Question

What is $ \int{\dfrac{{{\tan }^{2}}x}{\sec x}dx} $ ?

Answer 1

Hint: We first use the trigonometric form of $ {{\tan }^{2}}x={{\sec }^{2}}x-1 $ to simplify the fraction form of $ \dfrac{{{\tan }^{2}}x}{\sec x} $ . Then we break the integration in two parts and use the integral form of $ \int{\cos xdx}=\sin x $ and $ \int{\sec xdx}=\log \left| \sec x+\tan x \right| $ . We use an integral constant to find the final solution.

Complete step by step solution:
We first need to convert the numerator of the fraction $ \dfrac{{{\tan }^{2}}x}{\sec x} $ into the form of $ {{\tan }^{2}}x={{\sec }^{2}}x-1 $ .
We now simplify the given fraction in the form of
 $ \dfrac{{{\tan }^{2}}x}{\sec x}=\dfrac{{{\sec }^{2}}x-1}{\sec x}=\sec x-\dfrac{1}{\sec x} $ .
We know that
 $ \dfrac{1}{\sec x}=\cos x $ which gives $ \dfrac{{{\tan }^{2}}x}{\sec x}=\sec x-\cos x $ .
Now we integrate the function separately and get
 $ \int{\dfrac{{{\tan }^{2}}x}{\sec x}dx}=\int{\left( \sec x-\cos x \right)dx} $ .
The function gets separated and gives
 $ \int{\left( \sec x-\cos x \right)dx}=\int{\sec xdx}-\int{\cos xdx} $ .
We know that $ \int{\sec xdx}=\log \left| \sec x+\tan x \right| $ and $ \int{\cos xdx}=\sin x $ .
Therefore, the integral form is
 $ \int{\left( \sec x-\cos x \right)dx}=\log \left| \sec x+\tan x \right|-\sin x+c $ .
Here $ c $ is the integral constant.
Therefore, the solution of $ \int{\dfrac{{{\tan }^{2}}x}{\sec x}dx} $ is $ \log \left| \sec x+\tan x \right|-\sin x+c $ .
So, the correct answer is “ $ \log \left| \sec x+\tan x \right|-\sin x+c $ .”.

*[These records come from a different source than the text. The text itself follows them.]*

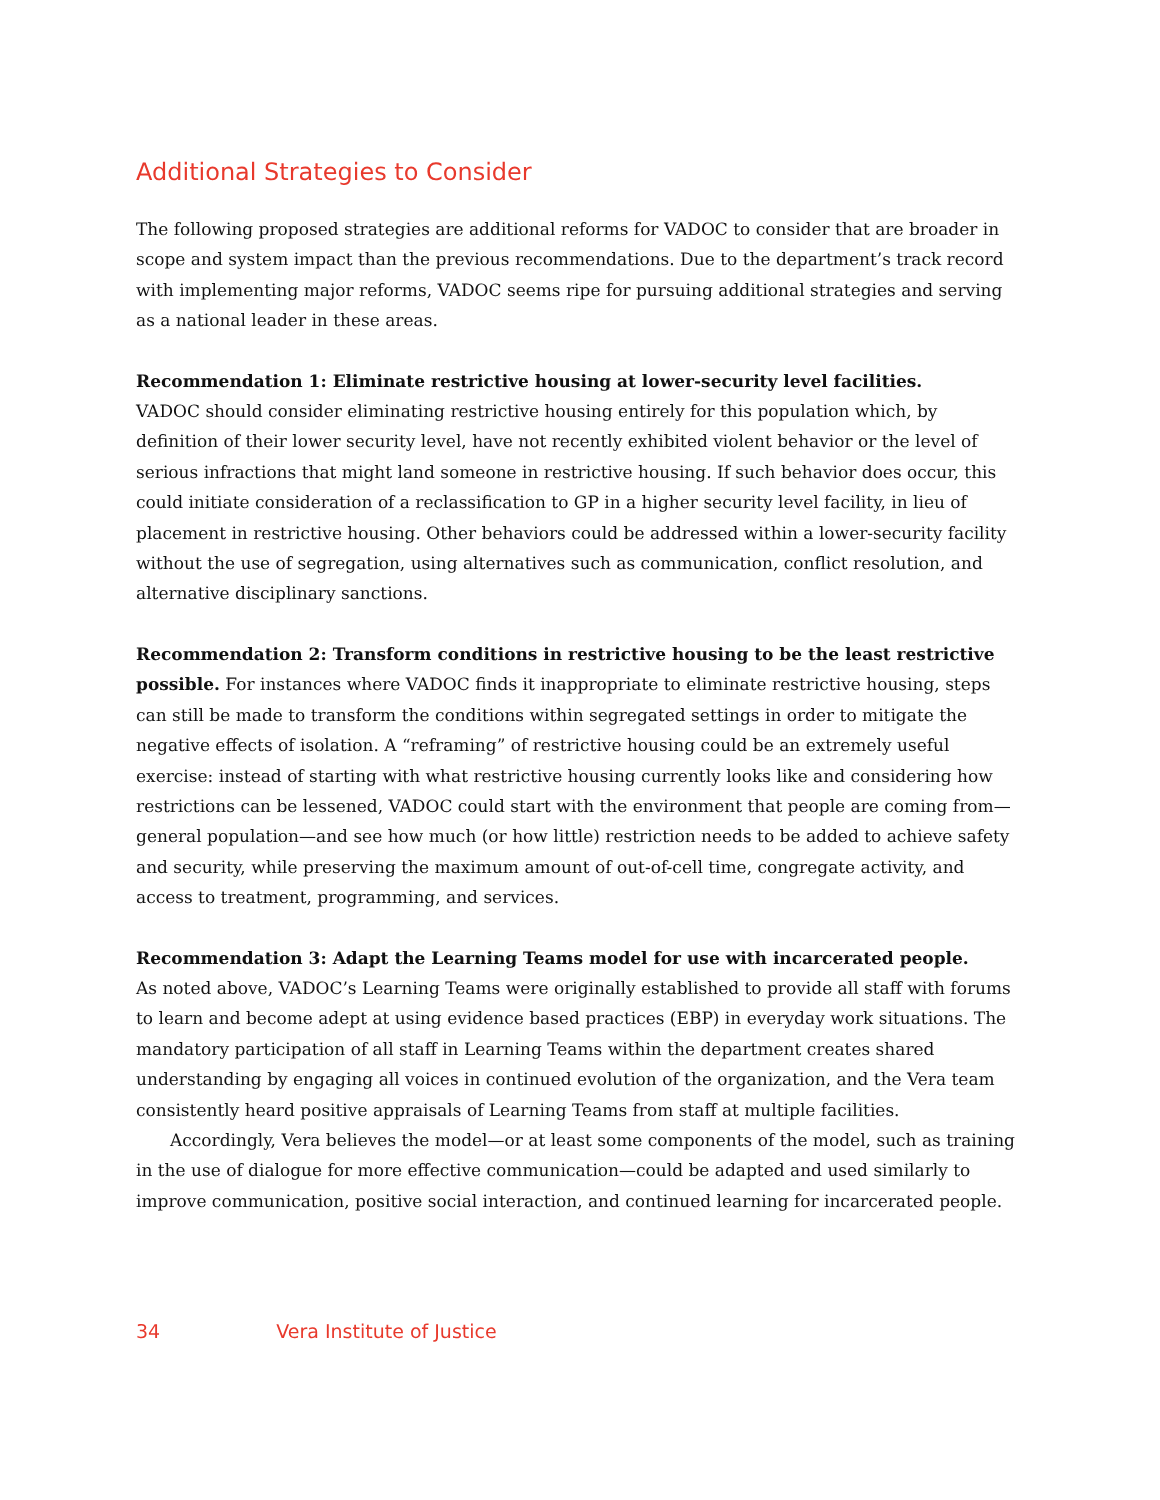Additional Strategies to Consider
The following proposed strategies are additional reforms for VADOC to consider that are broader in scope and system impact than the previous recommendations. Due to the department’s track record with implementing major reforms, VADOC seems ripe for pursuing additional strategies and serving as a national leader in these areas.
Recommendation 1: Eliminate restrictive housing at lower-security level facilities.
VADOC should consider eliminating restrictive housing entirely for this population which, by definition of their lower security level, have not recently exhibited violent behavior or the level of serious infractions that might land someone in restrictive housing. If such behavior does occur, this could initiate consideration of a reclassification to GP in a higher security level facility, in lieu of placement in restrictive housing. Other behaviors could be addressed within a lower-security facility without the use of segregation, using alternatives such as communication, conflict resolution, and alternative disciplinary sanctions.
Recommendation 2: Transform conditions in restrictive housing to be the least restrictive possible. For instances where VADOC finds it inappropriate to eliminate restrictive housing, steps can still be made to transform the conditions within segregated settings in order to mitigate the negative effects of isolation. A “reframing” of restrictive housing could be an extremely useful exercise: instead of starting with what restrictive housing currently looks like and considering how restrictions can be lessened, VADOC could start with the environment that people are coming from—general population—and see how much (or how little) restriction needs to be added to achieve safety and security, while preserving the maximum amount of out-of-cell time, congregate activity, and access to treatment, programming, and services.
Recommendation 3: Adapt the Learning Teams model for use with incarcerated people.
As noted above, VADOC’s Learning Teams were originally established to provide all staff with forums to learn and become adept at using evidence based practices (EBP) in everyday work situations. The mandatory participation of all staff in Learning Teams within the department creates shared understanding by engaging all voices in continued evolution of the organization, and the Vera team consistently heard positive appraisals of Learning Teams from staff at multiple facilities.
Accordingly, Vera believes the model—or at least some components of the model, such as training in the use of dialogue for more effective communication—could be adapted and used similarly to improve communication, positive social interaction, and continued learning for incarcerated people.
34 Vera Institute of Justice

Note: We can also solve the integration using the base change for the variable $ z=\tan x $ . In that case the sum gets complicated but the final solution would be the same. It is better to watch out for the transformations in the trigonometric forms in the fractions and take that as the change in the variable.